Затерянный в глуши поздней осенью лирический герой пытается объять разумом смысл бытия, который вот-вот, кажется, откроется ему благодаря странности пребывания в чужой местности на краю света. На протяжении двенадцати строф читатель в волнении сопровождает блуждания ищущей мысли, прикладывает к себе чувства одиночества, недоумения, смирения, и — вместе с тем — могущественные душевные силы автора (“обещания в груди сокрытой музы” — воспользуемся словами Баратынского). Как по-домашнему окликает поэт музу лирической поэзии: “Эвтерпа, ты?” А этот вопрос — и детский, и дерзкий — ввиду отсутствия торжественно-подобострастной нотки, приличествующей музам: “Куда зашёл я, а?” Это ждущее ответа “а?”… Как много может значить в стиховой строке одна вопросительная частица!

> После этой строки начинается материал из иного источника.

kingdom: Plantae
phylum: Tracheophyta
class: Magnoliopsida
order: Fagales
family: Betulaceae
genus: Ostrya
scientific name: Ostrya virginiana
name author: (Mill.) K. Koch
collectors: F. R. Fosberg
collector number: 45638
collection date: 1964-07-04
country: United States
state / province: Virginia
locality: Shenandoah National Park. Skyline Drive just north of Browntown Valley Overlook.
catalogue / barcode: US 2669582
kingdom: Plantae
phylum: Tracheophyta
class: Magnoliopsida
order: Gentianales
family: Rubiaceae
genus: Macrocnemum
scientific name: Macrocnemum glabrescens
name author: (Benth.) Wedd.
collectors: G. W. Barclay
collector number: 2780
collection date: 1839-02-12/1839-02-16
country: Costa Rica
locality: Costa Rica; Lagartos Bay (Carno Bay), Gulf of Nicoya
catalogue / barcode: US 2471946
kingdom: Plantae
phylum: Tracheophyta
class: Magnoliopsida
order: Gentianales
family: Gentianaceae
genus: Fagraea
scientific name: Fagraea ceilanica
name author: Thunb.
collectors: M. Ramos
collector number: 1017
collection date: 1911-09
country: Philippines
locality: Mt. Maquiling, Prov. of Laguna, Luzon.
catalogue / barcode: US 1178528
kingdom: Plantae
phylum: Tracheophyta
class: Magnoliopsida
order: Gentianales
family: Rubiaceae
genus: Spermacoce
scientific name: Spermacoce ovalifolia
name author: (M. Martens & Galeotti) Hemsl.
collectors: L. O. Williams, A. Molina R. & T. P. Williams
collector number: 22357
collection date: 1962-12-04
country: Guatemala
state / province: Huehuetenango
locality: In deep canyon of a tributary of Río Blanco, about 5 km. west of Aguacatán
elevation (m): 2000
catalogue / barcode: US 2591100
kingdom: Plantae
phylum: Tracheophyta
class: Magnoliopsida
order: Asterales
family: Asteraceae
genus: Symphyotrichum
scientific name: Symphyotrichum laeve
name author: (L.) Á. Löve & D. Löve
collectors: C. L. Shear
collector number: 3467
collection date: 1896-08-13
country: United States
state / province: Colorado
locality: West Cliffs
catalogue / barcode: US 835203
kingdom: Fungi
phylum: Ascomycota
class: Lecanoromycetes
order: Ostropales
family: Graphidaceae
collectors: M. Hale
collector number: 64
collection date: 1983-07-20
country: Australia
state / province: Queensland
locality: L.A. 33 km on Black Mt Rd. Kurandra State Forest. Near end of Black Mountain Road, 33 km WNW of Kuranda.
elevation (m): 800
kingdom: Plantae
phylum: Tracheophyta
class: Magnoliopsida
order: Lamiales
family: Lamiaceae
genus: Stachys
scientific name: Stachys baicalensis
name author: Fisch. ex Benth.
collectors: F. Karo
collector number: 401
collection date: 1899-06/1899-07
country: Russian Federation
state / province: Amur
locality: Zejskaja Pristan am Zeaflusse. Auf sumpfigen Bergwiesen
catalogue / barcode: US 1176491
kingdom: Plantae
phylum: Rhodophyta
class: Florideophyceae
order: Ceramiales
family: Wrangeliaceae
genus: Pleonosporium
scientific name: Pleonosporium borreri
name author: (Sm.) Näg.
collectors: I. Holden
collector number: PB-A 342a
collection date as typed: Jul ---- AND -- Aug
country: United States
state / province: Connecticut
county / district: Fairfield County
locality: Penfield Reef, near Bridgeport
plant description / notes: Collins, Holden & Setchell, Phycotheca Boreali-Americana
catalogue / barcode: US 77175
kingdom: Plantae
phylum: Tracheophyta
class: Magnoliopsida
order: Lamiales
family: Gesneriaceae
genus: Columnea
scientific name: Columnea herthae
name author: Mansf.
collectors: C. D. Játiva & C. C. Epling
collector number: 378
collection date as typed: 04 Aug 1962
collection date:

Свои невзгоды Бродский не воспринимал как обстоятельства местного значения, в которых повинны несколько облечённых властью негодяев; он принимает страдание как условие человеческого существования. Даже тюрьму и психбольницу. “Колючей проволоки лира // маячит позади сортира… И часовой на фоне неба // вполне напоминает Феба”. Мифология привлекалась им не как украшение, а как расширение пространства, где человеку суждено знакомство с жизнью и с самим собой. Общечеловеческое чувство экзистенциальной вины, не обязательно связанное с иудеохристианским представлением о первородном грехе, всегда присутствовало в поэзии и в интеллектуальной жизни Бродского. В «Письме президенту» (1993) он писал: “Не живёт ли в каждом из нас какая-то вина, не имеющая никакого отношения к государству, но не менее ощутимая? Поэтому всякий раз, когда рука государства настигает нас, мы смутно воспринимаем это как возмездие, как прикосновение тупого, но тем не менее предсказуемого орудия Провидения”. Виновность человека в том, что он в своей повседневной жизни “меньше самого себя” — “Less then One”; человек не всегда соответствует своим возможностям. Эту экзистенциональную вину Бродский изживал своей работой за столом. Поэту изначально дан поэтический взгляд на мир, который наподобие разрывающего темноту луча света — маяк на берегу — нашаривает смысл в пустоте вселенной. И даже стены тюремной камеры не стесняют его ищущий ум. Пятнадцать лет спустя он напишет в стихотворении, подводящем итог сорокалетней жизни: “…Я впустил в свои сны воронёный зрачок конвоя, // жрал хлеб изгнанья, не оставляя корок. // Позволял своим связкам все звуки, помимо воя; // перешёл на шёпот. Теперь мне сорок. // Что сказать мне о жизни? Что оказалась длинной. // Только с горем я чувствую солидарность. // Но пока мне рот не забили глиной, // из него раздаваться будет лишь благодарность”.